• _RECORDS FOR THIS TASK_:
****
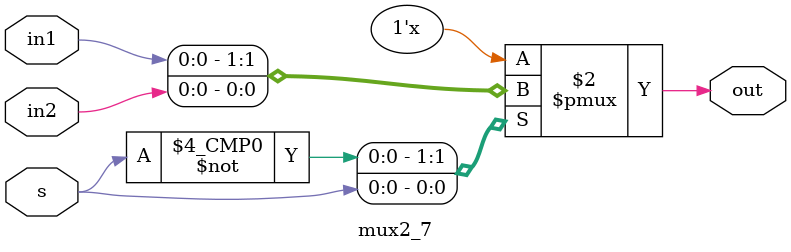
<source format=v>
module mux2(in1,in2,s,out);
	input in1, in2, s;
	output out;
	
	not (sn, s);
	and (a0, in1, sn);
	and (a1, in2, s);
	or (out, a0, a1);
	
endmodule

module mux2_2(in1,in2,s,out);
	input in1, in2, s;
	output out;
	
	and (a0, in1, ~s);
	and (a1, in2, s);
	or (out, a0, a1);
	
endmodule

module mux2_3(in1,in2,s,out);
	input in1, in2, s;
	output out;
	
	and (a0, in1, ~s),
	(a1, in2, s);
	or (out, a0, a1);

endmodule

module mux2_4(in1,in2,s,out);
	input in1, in2, s;
	output out;
	
	assign out = (in1&~s) | (in2&s) ;
	
endmodule

module mux2_5(in1,in2,s,out);
	input in1, in2, s;
	output out;
	
	assign out = (s==0)?in1:in2;
	
endmodule

module mux2_6(in1,in2,s,out);
	input in1, in2, s;
	output reg out;
	
	always@(*) begin
		if (s == 0)
		out = in1;
		else
		out = in2;
	end
	
endmodule

module mux2_7(in1,in2,s,out);
	input in1, in2, s;
	output reg out;
	
	always@(*) begin
		case(s)
			0: out =in1;
			1: out =in2;
		endcase
	end
	
endmodule

</source>
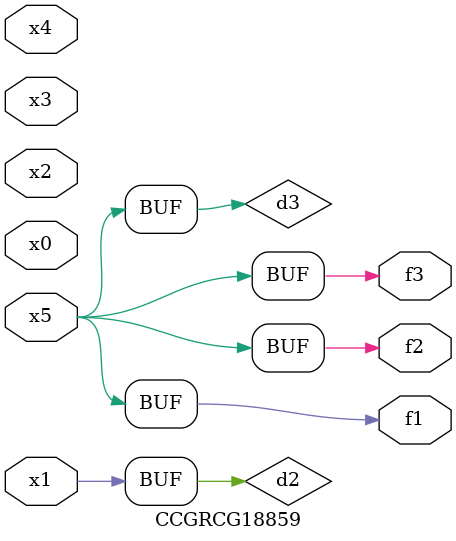
<source format=v>
module CCGRCG18859(
	input x0, x1, x2, x3, x4, x5,
	output f1, f2, f3
);

	wire d1, d2, d3;

	not (d1, x5);
	or (d2, x1);
	xnor (d3, d1);
	assign f1 = d3;
	assign f2 = d3;
	assign f3 = d3;
endmodule

</source>
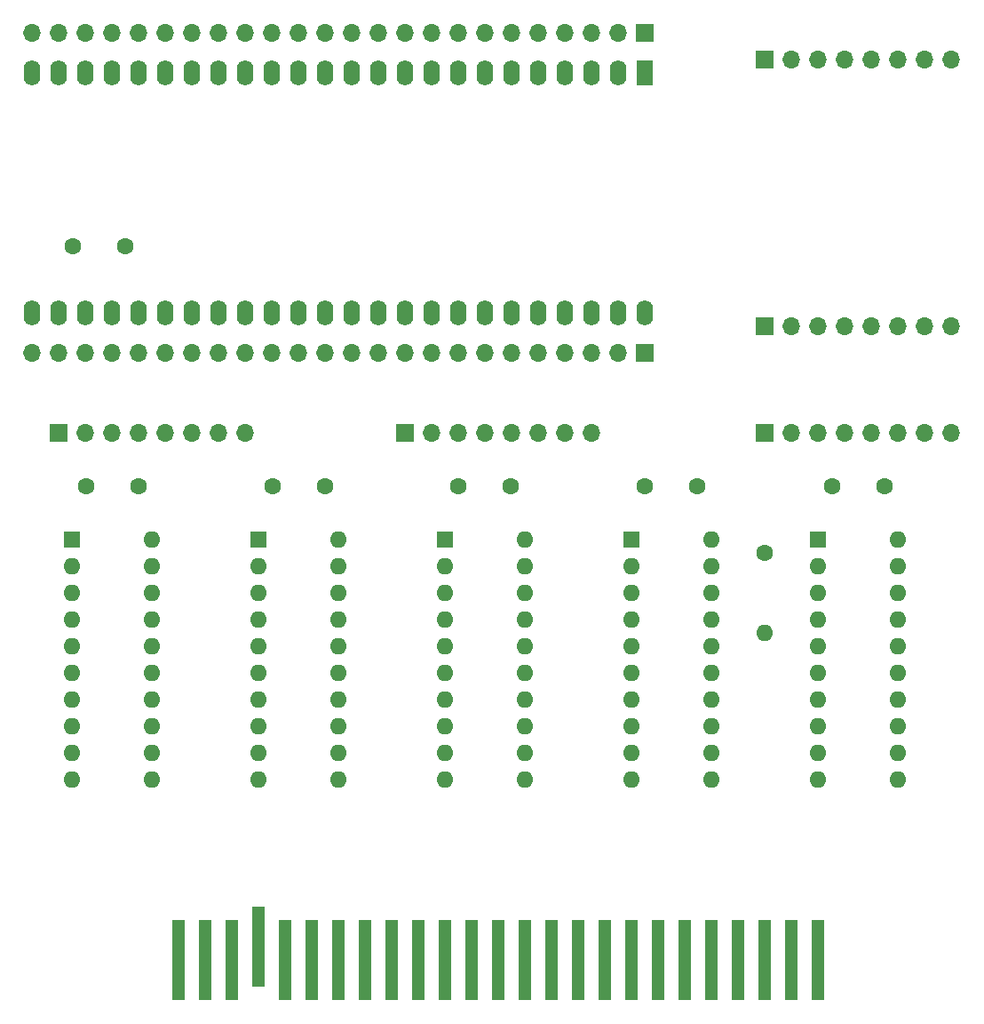
<source format=gts>
G04 #@! TF.GenerationSoftware,KiCad,Pcbnew,(6.0.9)*
G04 #@! TF.CreationDate,2023-03-08T22:08:06+01:00*
G04 #@! TF.ProjectId,03_Cartucho_MSX_Tang_Nano_9k_Breakout,30335f43-6172-4747-9563-686f5f4d5358,rev?*
G04 #@! TF.SameCoordinates,Original*
G04 #@! TF.FileFunction,Soldermask,Top*
G04 #@! TF.FilePolarity,Negative*
%FSLAX46Y46*%
G04 Gerber Fmt 4.6, Leading zero omitted, Abs format (unit mm)*
G04 Created by KiCad (PCBNEW (6.0.9)) date 2023-03-08 22:08:06*
%MOMM*%
%LPD*%
G01*
G04 APERTURE LIST*
%ADD10R,1.700000X1.700000*%
%ADD11O,1.700000X1.700000*%
%ADD12C,1.600000*%
%ADD13R,1.600000X1.600000*%
%ADD14O,1.600000X1.600000*%
%ADD15R,1.270000X7.620000*%
%ADD16R,1.600000X2.400000*%
%ADD17O,1.600000X2.400000*%
G04 APERTURE END LIST*
D10*
X125730000Y-81305000D03*
D11*
X123190000Y-81305000D03*
X120650000Y-81305000D03*
X118110000Y-81305000D03*
X115570000Y-81305000D03*
X113030000Y-81305000D03*
X110490000Y-81305000D03*
X107950000Y-81305000D03*
X105410000Y-81305000D03*
X102870000Y-81305000D03*
X100330000Y-81305000D03*
X97790000Y-81305000D03*
X95250000Y-81305000D03*
X92710000Y-81305000D03*
X90170000Y-81305000D03*
X87630000Y-81305000D03*
X85090000Y-81305000D03*
X82550000Y-81305000D03*
X80010000Y-81305000D03*
X77470000Y-81305000D03*
X74930000Y-81305000D03*
X72390000Y-81305000D03*
X69850000Y-81305000D03*
X67310000Y-81305000D03*
D12*
X76200000Y-71120000D03*
X71200000Y-71120000D03*
X148590000Y-93980000D03*
X143590000Y-93980000D03*
X72470000Y-93980000D03*
X77470000Y-93980000D03*
D13*
X71120000Y-99060000D03*
D14*
X71120000Y-101600000D03*
X71120000Y-104140000D03*
X71120000Y-106680000D03*
X71120000Y-109220000D03*
X71120000Y-111760000D03*
X71120000Y-114300000D03*
X71120000Y-116840000D03*
X71120000Y-119380000D03*
X71120000Y-121920000D03*
X78740000Y-121920000D03*
X78740000Y-119380000D03*
X78740000Y-116840000D03*
X78740000Y-114300000D03*
X78740000Y-111760000D03*
X78740000Y-109220000D03*
X78740000Y-106680000D03*
X78740000Y-104140000D03*
X78740000Y-101600000D03*
X78740000Y-99060000D03*
D15*
X142240000Y-139065000D03*
X139700000Y-139065000D03*
X137160000Y-139065000D03*
X134620000Y-139065000D03*
X132080000Y-139065000D03*
X129540000Y-139065000D03*
X127000000Y-139065000D03*
X124460000Y-139065000D03*
X121920000Y-139065000D03*
X119380000Y-139065000D03*
X116840000Y-139065000D03*
X114300000Y-139065000D03*
X111760000Y-139065000D03*
X109220000Y-139065000D03*
X106680000Y-139065000D03*
X104140000Y-139065000D03*
X101600000Y-139065000D03*
X99060000Y-139065000D03*
X96520000Y-139065000D03*
X93980000Y-139065000D03*
X91440000Y-139065000D03*
X88900000Y-137795000D03*
X86360000Y-139065000D03*
X83820000Y-139065000D03*
X81280000Y-139065000D03*
D16*
X125730000Y-54610000D03*
D17*
X123190000Y-54610000D03*
X120650000Y-54610000D03*
X118110000Y-54610000D03*
X115570000Y-54610000D03*
X113030000Y-54610000D03*
X110490000Y-54610000D03*
X107950000Y-54610000D03*
X105410000Y-54610000D03*
X102870000Y-54610000D03*
X100330000Y-54610000D03*
X97790000Y-54610000D03*
X95250000Y-54610000D03*
X92710000Y-54610000D03*
X90170000Y-54610000D03*
X87630000Y-54610000D03*
X85090000Y-54610000D03*
X82550000Y-54610000D03*
X80010000Y-54610000D03*
X77470000Y-54610000D03*
X74930000Y-54610000D03*
X72390000Y-54610000D03*
X69850000Y-54610000D03*
X67310000Y-54610000D03*
X67310000Y-77470000D03*
X69850000Y-77470000D03*
X72390000Y-77470000D03*
X74930000Y-77470000D03*
X77470000Y-77470000D03*
X80010000Y-77470000D03*
X82550000Y-77470000D03*
X85090000Y-77470000D03*
X87630000Y-77470000D03*
X90170000Y-77470000D03*
X92710000Y-77470000D03*
X95250000Y-77470000D03*
X97790000Y-77470000D03*
X100330000Y-77470000D03*
X102870000Y-77470000D03*
X105410000Y-77470000D03*
X107950000Y-77470000D03*
X110490000Y-77470000D03*
X113030000Y-77470000D03*
X115570000Y-77470000D03*
X118110000Y-77470000D03*
X120650000Y-77470000D03*
X123190000Y-77470000D03*
X125730000Y-77470000D03*
D10*
X125730000Y-50800000D03*
D11*
X123190000Y-50800000D03*
X120650000Y-50800000D03*
X118110000Y-50800000D03*
X115570000Y-50800000D03*
X113030000Y-50800000D03*
X110490000Y-50800000D03*
X107950000Y-50800000D03*
X105410000Y-50800000D03*
X102870000Y-50800000D03*
X100330000Y-50800000D03*
X97790000Y-50800000D03*
X95250000Y-50800000D03*
X92710000Y-50800000D03*
X90170000Y-50800000D03*
X87630000Y-50800000D03*
X85090000Y-50800000D03*
X82550000Y-50800000D03*
X80010000Y-50800000D03*
X77470000Y-50800000D03*
X74930000Y-50800000D03*
X72390000Y-50800000D03*
X69850000Y-50800000D03*
X67310000Y-50800000D03*
D10*
X137160000Y-78740000D03*
D11*
X139700000Y-78740000D03*
X142240000Y-78740000D03*
X144780000Y-78740000D03*
X147320000Y-78740000D03*
X149860000Y-78740000D03*
X152400000Y-78740000D03*
X154940000Y-78740000D03*
D14*
X132080000Y-99060000D03*
X132080000Y-101600000D03*
X132080000Y-104140000D03*
X132080000Y-106680000D03*
X132080000Y-109220000D03*
X132080000Y-111760000D03*
X132080000Y-114300000D03*
X132080000Y-116840000D03*
X132080000Y-119380000D03*
X132080000Y-121920000D03*
X124460000Y-121920000D03*
X124460000Y-119380000D03*
X124460000Y-116840000D03*
X124460000Y-114300000D03*
X124460000Y-111760000D03*
X124460000Y-109220000D03*
X124460000Y-106680000D03*
X124460000Y-104140000D03*
X124460000Y-101600000D03*
D13*
X124460000Y-99060000D03*
D12*
X107950000Y-93980000D03*
X112950000Y-93980000D03*
X90250000Y-93980000D03*
X95250000Y-93980000D03*
X137160000Y-100330000D03*
D14*
X137160000Y-107950000D03*
D12*
X125730000Y-93980000D03*
X130730000Y-93980000D03*
D10*
X69850000Y-88900000D03*
D11*
X72390000Y-88900000D03*
X74930000Y-88900000D03*
X77470000Y-88900000D03*
X80010000Y-88900000D03*
X82550000Y-88900000D03*
X85090000Y-88900000D03*
X87630000Y-88900000D03*
D10*
X137160000Y-53340000D03*
D11*
X139700000Y-53340000D03*
X142240000Y-53340000D03*
X144780000Y-53340000D03*
X147320000Y-53340000D03*
X149860000Y-53340000D03*
X152400000Y-53340000D03*
X154940000Y-53340000D03*
D13*
X88900000Y-99060000D03*
D14*
X88900000Y-101600000D03*
X88900000Y-104140000D03*
X88900000Y-106680000D03*
X88900000Y-109220000D03*
X88900000Y-111760000D03*
X88900000Y-114300000D03*
X88900000Y-116840000D03*
X88900000Y-119380000D03*
X88900000Y-121920000D03*
X96520000Y-121920000D03*
X96520000Y-119380000D03*
X96520000Y-116840000D03*
X96520000Y-114300000D03*
X96520000Y-111760000D03*
X96520000Y-109220000D03*
X96520000Y-106680000D03*
X96520000Y-104140000D03*
X96520000Y-101600000D03*
X96520000Y-99060000D03*
D13*
X142240000Y-99060000D03*
D14*
X142240000Y-101600000D03*
X142240000Y-104140000D03*
X142240000Y-106680000D03*
X142240000Y-109220000D03*
X142240000Y-111760000D03*
X142240000Y-114300000D03*
X142240000Y-116840000D03*
X142240000Y-119380000D03*
X142240000Y-121920000D03*
X149860000Y-121920000D03*
X149860000Y-119380000D03*
X149860000Y-116840000D03*
X149860000Y-114300000D03*
X149860000Y-111760000D03*
X149860000Y-109220000D03*
X149860000Y-106680000D03*
X149860000Y-104140000D03*
X149860000Y-101600000D03*
X149860000Y-99060000D03*
D13*
X106680000Y-99060000D03*
D14*
X106680000Y-101600000D03*
X106680000Y-104140000D03*
X106680000Y-106680000D03*
X106680000Y-109220000D03*
X106680000Y-111760000D03*
X106680000Y-114300000D03*
X106680000Y-116840000D03*
X106680000Y-119380000D03*
X106680000Y-121920000D03*
X114300000Y-121920000D03*
X114300000Y-119380000D03*
X114300000Y-116840000D03*
X114300000Y-114300000D03*
X114300000Y-111760000D03*
X114300000Y-109220000D03*
X114300000Y-106680000D03*
X114300000Y-104140000D03*
X114300000Y-101600000D03*
X114300000Y-99060000D03*
D10*
X102870000Y-88900000D03*
D11*
X105410000Y-88900000D03*
X107950000Y-88900000D03*
X110490000Y-88900000D03*
X113030000Y-88900000D03*
X115570000Y-88900000D03*
X118110000Y-88900000D03*
X120650000Y-88900000D03*
D10*
X137160000Y-88900000D03*
D11*
X139700000Y-88900000D03*
X142240000Y-88900000D03*
X144780000Y-88900000D03*
X147320000Y-88900000D03*
X149860000Y-88900000D03*
X152400000Y-88900000D03*
X154940000Y-88900000D03*
M02*

</source>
****
• _WORK REQUIRED_:
Pick out the lines above that hold the string "LIST" and show them.

• _ANSWER FOR THE TASK_:
G04 APERTURE LIST*
G04 APERTURE END LIST*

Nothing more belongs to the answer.